Por Lilian Matsuura e Rayane Fernandes
Terça, 29 de Junho de 2021
É chegada a hora de discutirmos com seriedade a superação desse modelo de aparente presidencialismo imperial, afirma o ministro Gilmar Mendes, do Supremo Tribunal Federal, em debate virtual na manhã desta terça-feira (29/6). Defensor do semipresidencialismo, o ministro entende que esta seria uma forma de garantir estabilidade e reduzir as seguidas crises políticas pelas quais o país tem passado e a enxurrada de pedidos de impeachment que afastou dois presidentes da República, desde a redemocratização, e perseguiu todos os mandatários do período democrático.
No debate “Justiça e Democracia”, durante o lançamento do Anuário da Justiça Brasil 2021 nesta terça-feira (29/6), Gilmar Mendes falou da força que a Constituição de 1988 conferiu ao Congresso e da necessidade que o Poder Executivo tem de dialogar com os parlamentares se não quiser ser alvo de impeachment.
“Naturalizamos o impeachment, tornando-o quase que equivalente a um voto de desconfiança.
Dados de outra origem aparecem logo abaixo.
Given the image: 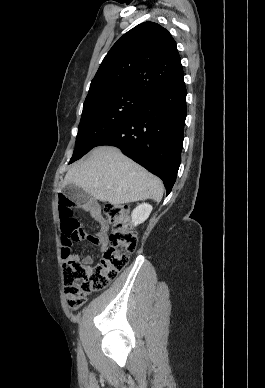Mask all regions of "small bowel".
<instances>
[{
    "label": "small bowel",
    "instance_id": "obj_1",
    "mask_svg": "<svg viewBox=\"0 0 265 388\" xmlns=\"http://www.w3.org/2000/svg\"><path fill=\"white\" fill-rule=\"evenodd\" d=\"M79 208L90 213L92 218L99 224L100 231L94 236L87 235L86 239L94 245H97L101 251H104L108 245V232L110 225L104 218L99 205L96 202L88 201L80 203ZM77 260L78 258L75 257ZM83 264L91 265L93 258L91 256H85L82 261Z\"/></svg>",
    "mask_w": 265,
    "mask_h": 388
}]
</instances>
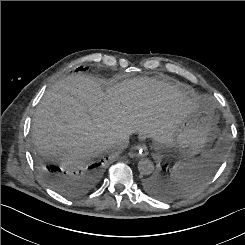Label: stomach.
<instances>
[{
  "mask_svg": "<svg viewBox=\"0 0 245 245\" xmlns=\"http://www.w3.org/2000/svg\"><path fill=\"white\" fill-rule=\"evenodd\" d=\"M218 115L213 101L203 99L196 110L184 117L172 135V143L192 154L209 146L218 133Z\"/></svg>",
  "mask_w": 245,
  "mask_h": 245,
  "instance_id": "1",
  "label": "stomach"
}]
</instances>
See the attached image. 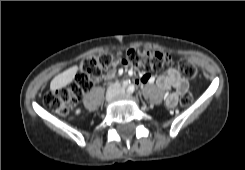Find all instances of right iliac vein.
<instances>
[{
	"label": "right iliac vein",
	"mask_w": 245,
	"mask_h": 170,
	"mask_svg": "<svg viewBox=\"0 0 245 170\" xmlns=\"http://www.w3.org/2000/svg\"><path fill=\"white\" fill-rule=\"evenodd\" d=\"M115 97V92L113 90H109L106 93V101H111Z\"/></svg>",
	"instance_id": "obj_1"
}]
</instances>
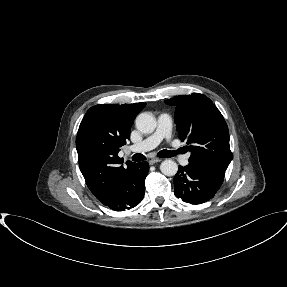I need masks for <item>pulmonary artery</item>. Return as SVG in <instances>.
Segmentation results:
<instances>
[{
    "label": "pulmonary artery",
    "mask_w": 287,
    "mask_h": 287,
    "mask_svg": "<svg viewBox=\"0 0 287 287\" xmlns=\"http://www.w3.org/2000/svg\"><path fill=\"white\" fill-rule=\"evenodd\" d=\"M172 119L169 114L163 113L158 117L157 128L153 134L144 139L138 144L132 145L128 148L130 152H145L157 147L163 140L171 138ZM180 154H177L178 156ZM182 165L186 166L189 163V155L179 157Z\"/></svg>",
    "instance_id": "pulmonary-artery-1"
}]
</instances>
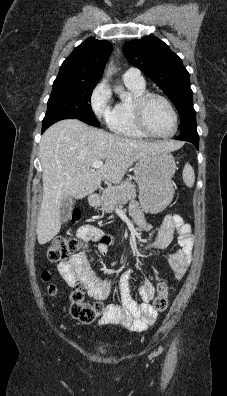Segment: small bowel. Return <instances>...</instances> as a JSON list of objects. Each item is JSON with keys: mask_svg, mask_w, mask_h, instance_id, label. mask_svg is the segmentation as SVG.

O presidente perdeu a governabilidade, logo a solução é a interrupção do seu mandato”, disse o ministro, para quem este fato por si só deveria levar a uma reflexão sobre o sistema de governo.
No governo Bolsonaro e durante a crise desencadeada pelo coronavírus, Gilmar citou o poder de decisão do Congresso na aprovação da PEC do orçamento de guerra, que permitiu a separação do orçamento para o combate à Covid-19 do orçamento geral da União. Uma proposta nascida no Executivo, mas que sem o seu apoio não iria em frente.
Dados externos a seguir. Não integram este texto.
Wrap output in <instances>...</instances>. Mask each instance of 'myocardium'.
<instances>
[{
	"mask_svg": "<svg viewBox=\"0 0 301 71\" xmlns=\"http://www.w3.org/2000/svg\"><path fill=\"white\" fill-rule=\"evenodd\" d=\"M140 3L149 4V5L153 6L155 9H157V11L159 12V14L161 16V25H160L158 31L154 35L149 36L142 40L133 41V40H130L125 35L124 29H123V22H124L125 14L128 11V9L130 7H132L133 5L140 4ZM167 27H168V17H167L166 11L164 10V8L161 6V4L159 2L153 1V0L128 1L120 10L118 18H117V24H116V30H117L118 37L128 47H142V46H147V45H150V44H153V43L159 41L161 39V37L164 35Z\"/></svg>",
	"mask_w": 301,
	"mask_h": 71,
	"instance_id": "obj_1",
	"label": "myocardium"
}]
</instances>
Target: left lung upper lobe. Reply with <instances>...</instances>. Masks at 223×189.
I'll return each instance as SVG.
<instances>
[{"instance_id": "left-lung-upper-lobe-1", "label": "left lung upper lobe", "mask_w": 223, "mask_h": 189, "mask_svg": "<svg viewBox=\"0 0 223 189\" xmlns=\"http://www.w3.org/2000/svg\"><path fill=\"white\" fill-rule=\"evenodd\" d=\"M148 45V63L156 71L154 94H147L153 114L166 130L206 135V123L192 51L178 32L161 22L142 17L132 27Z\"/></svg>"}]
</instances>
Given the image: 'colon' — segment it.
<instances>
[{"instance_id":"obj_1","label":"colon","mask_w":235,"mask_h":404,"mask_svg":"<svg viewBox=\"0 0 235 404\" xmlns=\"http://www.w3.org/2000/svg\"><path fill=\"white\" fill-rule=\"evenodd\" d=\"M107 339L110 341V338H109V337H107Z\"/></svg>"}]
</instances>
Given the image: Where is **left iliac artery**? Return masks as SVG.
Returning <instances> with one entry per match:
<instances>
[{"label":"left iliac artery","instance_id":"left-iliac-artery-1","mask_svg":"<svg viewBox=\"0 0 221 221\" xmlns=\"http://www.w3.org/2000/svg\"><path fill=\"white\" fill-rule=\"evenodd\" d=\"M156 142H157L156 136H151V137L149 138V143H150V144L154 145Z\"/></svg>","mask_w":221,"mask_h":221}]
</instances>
“Não será o caso de mantermos o regime presidencial, mas com outro perfil, em que o presidente tivesse um poder de moderação? Um primeiro-ministro que tivesse a maioria no Congresso ou na Câmara dos Deputados, tendo em vista nosso modelo bicameral”, questiona.
O ministro do Supremo Tribunal Federal entende que a adoção do semipresidencialismo não precisaria passar por um plebiscito ou referendo, porque as mudanças no sistema ao longo dos anos e a Constituição já permitiriam. Não sem diálogo para a construção conjunta desse novo sistema de governo, “em prol do país” e sem afetar os mandatos em curso, o que passa por repensar o multipartidarismo.
“Temos de adotar o voto de desconfiança construtivo. Só se derruba um governo colocando outro no lugar. Do contrário, corremos o risco de repetir a tragédia de Weimar [República de Weimar, que chegou ao fim em 1933, quando Hitler assumiu o poder na Alemanha], e levar ao colapso da democracia. Temos de zelar para que o remédio não mate o doente”, concluiu.
O presidente da Comissão de estudos de Direito Constitucional da OAB, Marcus Vinicius Furtado Coêlho, também participou do debate e também defendeu o sistema semipresidencialista. “É preciso melhorar, diante das crises institucionais, o semipresidencialismo, modelo francês, onde o presidente tem um protagonismo mais expressivo”, disse.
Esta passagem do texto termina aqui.